Gina is a first year MA student in the Italian program. She received a BA in Comparative Literature with a minor in Italian from Franklin & Marshall College in 2012, where she wrote her senior thesis on mother-daughter relationships in Italian and American Y.A. literature. During her undergraduate career, Gina spent three summers studying with F&M in Vicchio, Italy, while in the last two acting as the T.A. for the program. During her senior year at F&M, Gina worked as the research assistant to Dr. Faleschini Lerner on her recently published book, Carlo Levi’s Visual Poetics. She also published an essay of her own, “La fusione tra la scrittura e l’arte visiva: Adriano Spatola & la poesia visiva” in The Kennesaw Tower (vol 4), an undergraduate foreign language journal. Gina’s interests include portrayals of the south, immigration, and women in post 18th century literature and film.
Danielle Marsh is a first year MA student in the Italian Department. She graduated magna cum laude in 2011 with a BA in Italian and Communication Rhetoric and a minor in French from the University of Pittsburgh. She studied abroad in the six-week Pitt in Italy program in Siracusa, Sicily in 2009, and has since returned to the city to work and to volunteer. During the 2011-2012 school year, she taught high school English as an Assistante d’Anglais at Lycée Jean Guéhenno in Flers, Normandy. Danielle’s interests include the “Questione del Mezzogiorno” and Sicilian identity through rhetoric, dialect literature, and issues related to Mediterranean immigration.
Sabrina graduated from the University of Bologna where she received a BA in Foreign Languages and Literatures (American and German) and earned a Master Degree cum laude in Language, Society and Communication.
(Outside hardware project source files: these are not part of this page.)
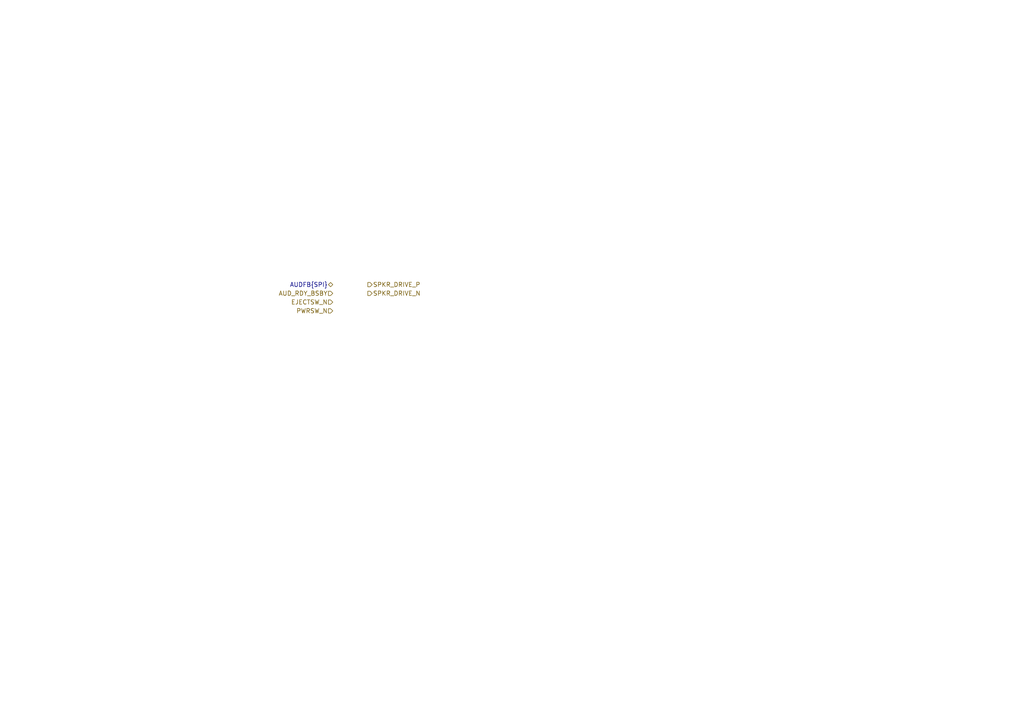
<source format=kicad_sch>
(kicad_sch
	(version 20250114)
	(generator "eeschema")
	(generator_version "9.0")
	(uuid "68a052dd-dfb3-4af9-a2e7-8ac661222862")
	(paper "A4")
	(lib_symbols)
	(hierarchical_label "EJECTSW_N"
		(shape input)
		(at 96.52 87.63 180)
		(effects
			(font
				(size 1.27 1.27)
			)
			(justify right)
		)
		(uuid "10747f61-8598-45bb-876e-6bfc2e7d0b5c")
	)
	(hierarchical_label "AUD_RDY_BSBY"
		(shape input)
		(at 96.52 85.09 180)
		(effects
			(font
				(size 1.27 1.27)
			)
			(justify right)
		)
		(uuid "19c75a76-c411-4092-a8a6-9703dcd738fb")
	)
	(hierarchical_label "PWRSW_N"
		(shape input)
		(at 96.52 90.17 180)
		(effects
			(font
				(size 1.27 1.27)
			)
			(justify right)
		)
		(uuid "2b375c55-1bef-43ec-b3c2-fb74817f2b2f")
	)
	(hierarchical_label "SPKR_DRIVE_P"
		(shape output)
		(at 106.68 82.55 0)
		(effects
			(font
				(size 1.27 1.27)
			)
			(justify left)
		)
		(uuid "353e8128-924a-4ada-9882-e675292d58ed")
	)
	(hierarchical_label "AUDFB{SPI}"
		(shape bidirectional)
		(at 96.52 82.55 180)
		(effects
			(font
				(size 1.27 1.27)
			)
			(justify right)
		)
		(uuid "772662e9-cef3-4ef0-93ac-0b5c464de485")
	)
	(hierarchical_label "SPKR_DRIVE_N"
		(shape output)
		(at 106.68 85.09 0)
		(effects
			(font
				(size 1.27 1.27)
			)
			(justify left)
		)
		(uuid "fc0b5945-c80c-42d2-b3a9-23e89bbdf95c")
	)
)

</source>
During her undergraduate studies, she spent two semesters as an Erasmus fellow student at the Universität Klagenfurt (Austria). After graduation she collaborated with the English Linguistic Division and the CeSLiC Center at the University of Bologna and she published the article, “L'African American Vernacular English: una varietà linguistica sovra-regionale”, in Quaderni del CeSLiC. Her experience as Italian Foreign Language Teaching Assistant at Saint Louis University in 2009-2010 was fundamental in her decision to apply to a master's program in the US. Her academic interests include Twentieth-century Italian Literature and History, especially the Fascist Era and the Resistance period. She also is very interested in Language Pedagogy and Second Language Acquisition.